→ **Prompt**
Search the listing below for the word "weight", and copy every line in which it turns up.

→ **Dataset entries**
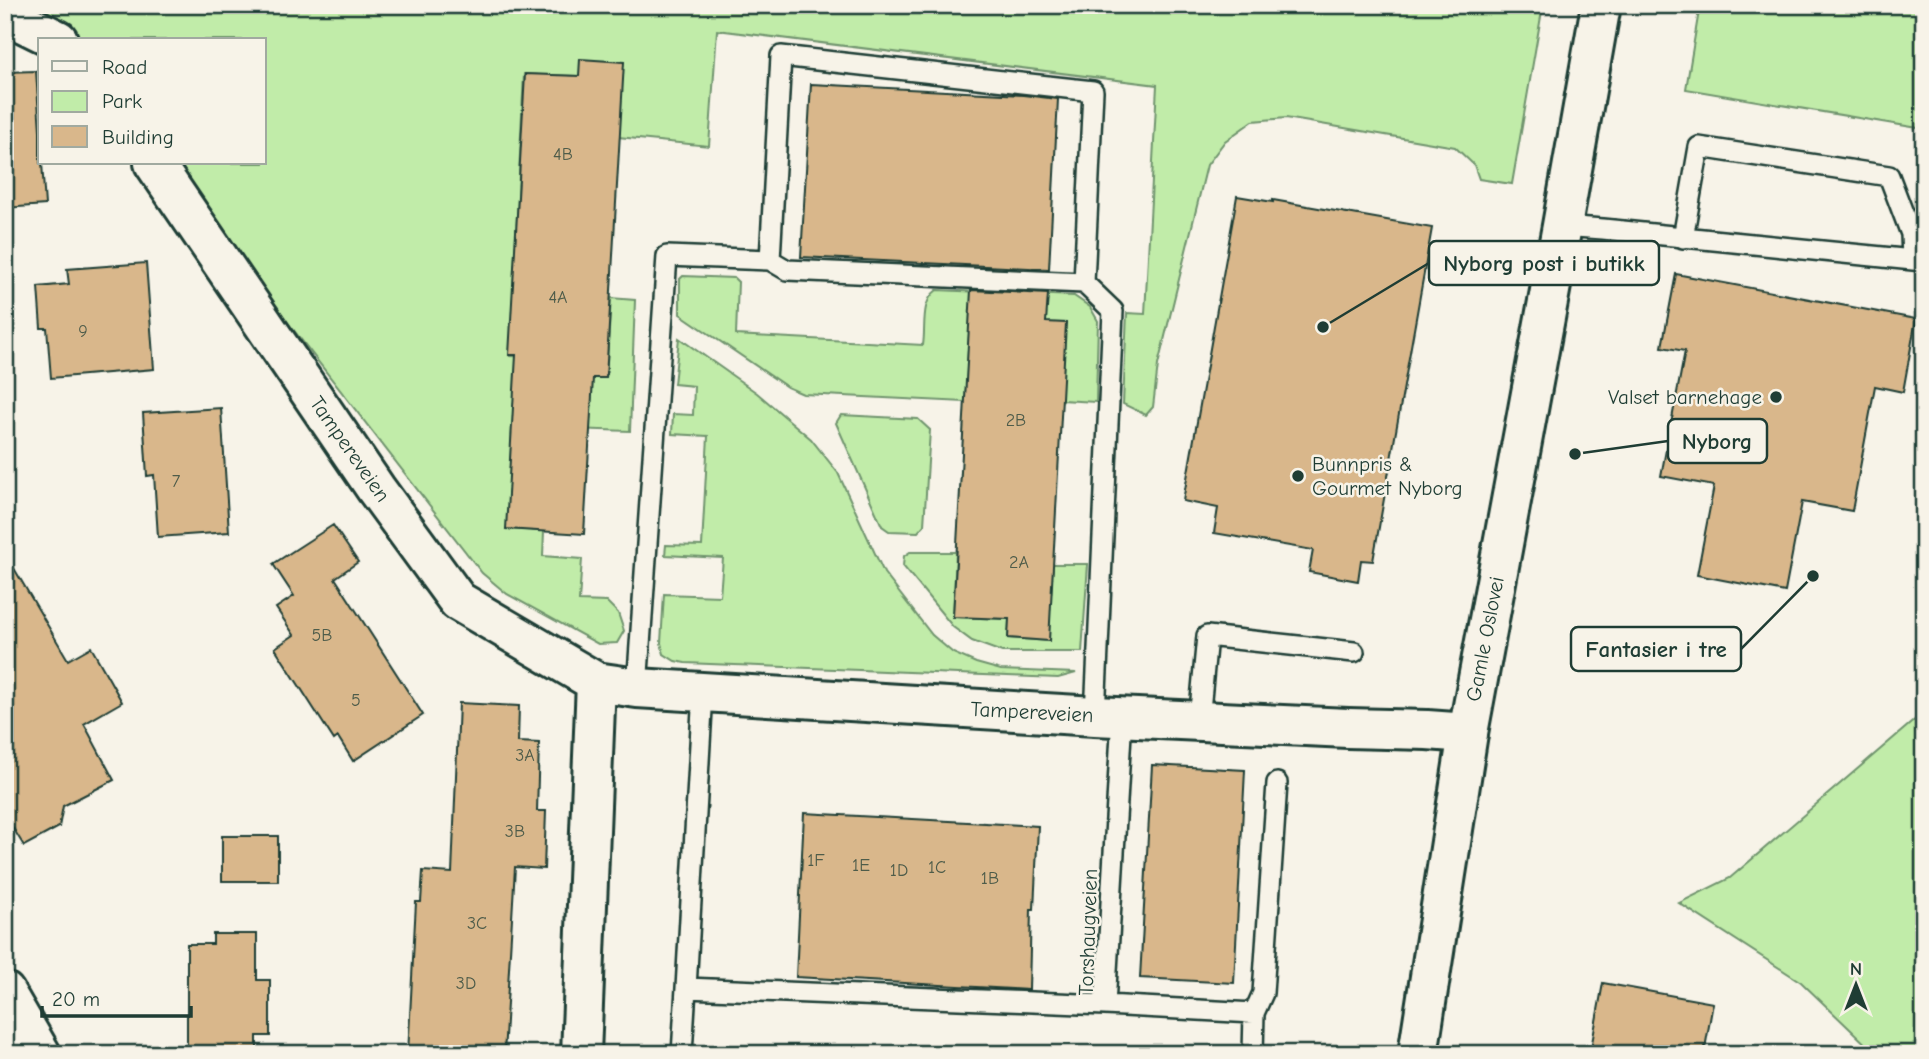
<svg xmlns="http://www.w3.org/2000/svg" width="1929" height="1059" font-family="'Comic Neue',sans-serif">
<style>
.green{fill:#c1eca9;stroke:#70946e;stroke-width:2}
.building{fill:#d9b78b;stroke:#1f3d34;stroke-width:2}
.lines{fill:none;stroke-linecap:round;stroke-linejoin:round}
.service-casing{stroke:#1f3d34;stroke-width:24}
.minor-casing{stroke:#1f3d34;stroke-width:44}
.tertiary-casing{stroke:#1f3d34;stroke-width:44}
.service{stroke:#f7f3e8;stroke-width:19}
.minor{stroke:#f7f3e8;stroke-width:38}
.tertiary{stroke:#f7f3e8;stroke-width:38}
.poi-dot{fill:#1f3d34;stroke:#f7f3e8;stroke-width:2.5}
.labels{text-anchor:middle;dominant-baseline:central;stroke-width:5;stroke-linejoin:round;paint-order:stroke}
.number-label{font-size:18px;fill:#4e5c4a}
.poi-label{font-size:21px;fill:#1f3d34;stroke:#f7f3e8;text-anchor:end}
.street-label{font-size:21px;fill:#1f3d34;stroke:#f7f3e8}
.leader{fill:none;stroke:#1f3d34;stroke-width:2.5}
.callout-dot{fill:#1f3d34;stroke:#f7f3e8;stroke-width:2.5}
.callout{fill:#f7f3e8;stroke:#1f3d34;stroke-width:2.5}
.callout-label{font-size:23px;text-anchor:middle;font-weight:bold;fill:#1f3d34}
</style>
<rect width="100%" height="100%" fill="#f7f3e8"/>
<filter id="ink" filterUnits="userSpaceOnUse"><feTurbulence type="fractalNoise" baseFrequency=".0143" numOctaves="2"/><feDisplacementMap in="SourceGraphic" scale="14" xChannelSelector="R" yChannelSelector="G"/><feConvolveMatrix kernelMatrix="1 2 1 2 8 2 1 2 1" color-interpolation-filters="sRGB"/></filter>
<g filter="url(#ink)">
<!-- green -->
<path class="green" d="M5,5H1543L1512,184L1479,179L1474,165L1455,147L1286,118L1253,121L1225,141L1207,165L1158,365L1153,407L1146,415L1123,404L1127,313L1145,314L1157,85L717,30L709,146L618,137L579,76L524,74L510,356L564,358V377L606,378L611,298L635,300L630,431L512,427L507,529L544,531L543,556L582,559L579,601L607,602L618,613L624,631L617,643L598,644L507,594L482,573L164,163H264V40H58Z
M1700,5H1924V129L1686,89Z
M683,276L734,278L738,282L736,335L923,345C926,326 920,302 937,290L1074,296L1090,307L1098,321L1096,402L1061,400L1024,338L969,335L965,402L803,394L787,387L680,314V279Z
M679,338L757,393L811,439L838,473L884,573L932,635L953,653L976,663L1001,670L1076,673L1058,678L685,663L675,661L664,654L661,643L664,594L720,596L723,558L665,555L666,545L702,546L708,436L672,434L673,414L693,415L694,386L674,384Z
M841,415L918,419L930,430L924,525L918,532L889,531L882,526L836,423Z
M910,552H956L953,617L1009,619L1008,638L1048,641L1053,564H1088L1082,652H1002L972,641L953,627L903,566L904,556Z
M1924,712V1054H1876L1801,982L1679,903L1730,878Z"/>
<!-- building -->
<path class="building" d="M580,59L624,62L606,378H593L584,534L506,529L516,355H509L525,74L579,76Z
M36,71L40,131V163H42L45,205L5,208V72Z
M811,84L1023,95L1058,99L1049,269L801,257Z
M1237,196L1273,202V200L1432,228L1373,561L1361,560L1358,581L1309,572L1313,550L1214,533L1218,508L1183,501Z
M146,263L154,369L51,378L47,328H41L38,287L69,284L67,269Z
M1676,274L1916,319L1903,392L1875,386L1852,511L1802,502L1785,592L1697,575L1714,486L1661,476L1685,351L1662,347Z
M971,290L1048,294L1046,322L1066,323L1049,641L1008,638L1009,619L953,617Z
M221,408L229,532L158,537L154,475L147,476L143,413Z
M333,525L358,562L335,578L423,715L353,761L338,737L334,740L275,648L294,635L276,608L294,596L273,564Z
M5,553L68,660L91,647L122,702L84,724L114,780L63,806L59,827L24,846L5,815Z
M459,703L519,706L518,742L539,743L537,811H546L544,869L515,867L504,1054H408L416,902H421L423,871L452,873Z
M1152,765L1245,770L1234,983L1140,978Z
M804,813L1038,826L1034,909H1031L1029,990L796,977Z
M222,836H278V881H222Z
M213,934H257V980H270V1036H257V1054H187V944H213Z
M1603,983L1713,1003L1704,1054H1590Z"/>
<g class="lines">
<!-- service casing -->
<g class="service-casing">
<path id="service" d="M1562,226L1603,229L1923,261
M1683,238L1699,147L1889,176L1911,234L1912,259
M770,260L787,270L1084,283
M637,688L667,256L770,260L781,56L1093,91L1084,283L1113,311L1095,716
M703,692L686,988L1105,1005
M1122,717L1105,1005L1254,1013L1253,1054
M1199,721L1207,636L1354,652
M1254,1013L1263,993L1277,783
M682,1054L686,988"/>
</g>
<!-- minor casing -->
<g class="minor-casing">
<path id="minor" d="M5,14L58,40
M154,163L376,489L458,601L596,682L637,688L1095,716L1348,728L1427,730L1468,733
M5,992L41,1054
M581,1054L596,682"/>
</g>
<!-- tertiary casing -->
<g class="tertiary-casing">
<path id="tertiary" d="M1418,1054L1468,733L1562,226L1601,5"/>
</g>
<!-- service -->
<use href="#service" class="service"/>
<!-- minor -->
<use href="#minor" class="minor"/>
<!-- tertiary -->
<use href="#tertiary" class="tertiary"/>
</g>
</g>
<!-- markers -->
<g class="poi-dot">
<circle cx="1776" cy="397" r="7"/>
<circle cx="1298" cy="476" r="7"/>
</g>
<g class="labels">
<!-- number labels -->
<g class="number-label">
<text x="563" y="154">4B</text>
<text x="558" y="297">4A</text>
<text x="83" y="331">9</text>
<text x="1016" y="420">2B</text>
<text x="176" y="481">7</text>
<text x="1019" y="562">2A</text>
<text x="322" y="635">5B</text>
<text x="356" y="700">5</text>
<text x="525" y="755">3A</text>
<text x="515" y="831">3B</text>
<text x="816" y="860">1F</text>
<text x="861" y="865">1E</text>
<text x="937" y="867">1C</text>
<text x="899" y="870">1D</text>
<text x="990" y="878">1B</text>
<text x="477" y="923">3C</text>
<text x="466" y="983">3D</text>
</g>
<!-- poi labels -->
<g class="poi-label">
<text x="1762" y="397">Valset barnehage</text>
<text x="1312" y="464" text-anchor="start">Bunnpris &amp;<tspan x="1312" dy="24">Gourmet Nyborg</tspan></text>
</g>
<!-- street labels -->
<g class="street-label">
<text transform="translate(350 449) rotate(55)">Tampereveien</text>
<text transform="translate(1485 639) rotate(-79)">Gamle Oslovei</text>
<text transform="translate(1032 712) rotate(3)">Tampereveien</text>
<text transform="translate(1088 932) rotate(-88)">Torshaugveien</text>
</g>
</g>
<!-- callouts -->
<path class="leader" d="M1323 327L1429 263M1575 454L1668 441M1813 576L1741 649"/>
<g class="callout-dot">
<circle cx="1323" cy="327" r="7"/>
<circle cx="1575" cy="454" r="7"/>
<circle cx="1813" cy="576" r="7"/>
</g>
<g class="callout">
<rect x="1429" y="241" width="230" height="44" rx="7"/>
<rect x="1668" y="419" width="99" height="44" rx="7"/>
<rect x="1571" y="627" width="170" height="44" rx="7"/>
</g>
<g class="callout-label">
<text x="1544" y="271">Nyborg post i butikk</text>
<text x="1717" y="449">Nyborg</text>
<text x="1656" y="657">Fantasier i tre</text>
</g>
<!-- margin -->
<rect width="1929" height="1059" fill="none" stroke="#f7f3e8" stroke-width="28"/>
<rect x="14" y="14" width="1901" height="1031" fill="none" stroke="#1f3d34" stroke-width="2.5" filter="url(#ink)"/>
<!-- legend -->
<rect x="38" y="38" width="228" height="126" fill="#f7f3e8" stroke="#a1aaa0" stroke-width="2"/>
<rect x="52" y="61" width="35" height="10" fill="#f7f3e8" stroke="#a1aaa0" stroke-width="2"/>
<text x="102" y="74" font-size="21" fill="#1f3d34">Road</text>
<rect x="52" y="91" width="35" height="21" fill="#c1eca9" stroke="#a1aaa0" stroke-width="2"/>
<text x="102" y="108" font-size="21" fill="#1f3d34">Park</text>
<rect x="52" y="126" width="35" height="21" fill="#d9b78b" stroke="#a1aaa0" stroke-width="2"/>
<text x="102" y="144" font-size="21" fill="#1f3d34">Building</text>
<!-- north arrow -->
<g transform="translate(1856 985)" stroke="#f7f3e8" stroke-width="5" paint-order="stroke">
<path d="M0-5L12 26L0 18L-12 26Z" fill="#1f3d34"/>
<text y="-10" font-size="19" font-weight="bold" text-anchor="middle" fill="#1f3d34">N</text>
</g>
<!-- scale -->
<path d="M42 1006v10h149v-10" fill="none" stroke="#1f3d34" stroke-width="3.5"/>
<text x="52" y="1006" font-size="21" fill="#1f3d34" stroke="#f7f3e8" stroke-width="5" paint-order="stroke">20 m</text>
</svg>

→ **Written response**
.callout-label{font-size:23px;text-anchor:middle;font-weight:bold;fill:#1f3d34}
<text y="-10" font-size="19" font-weight="bold" text-anchor="middle" fill="#1f3d34">N</text>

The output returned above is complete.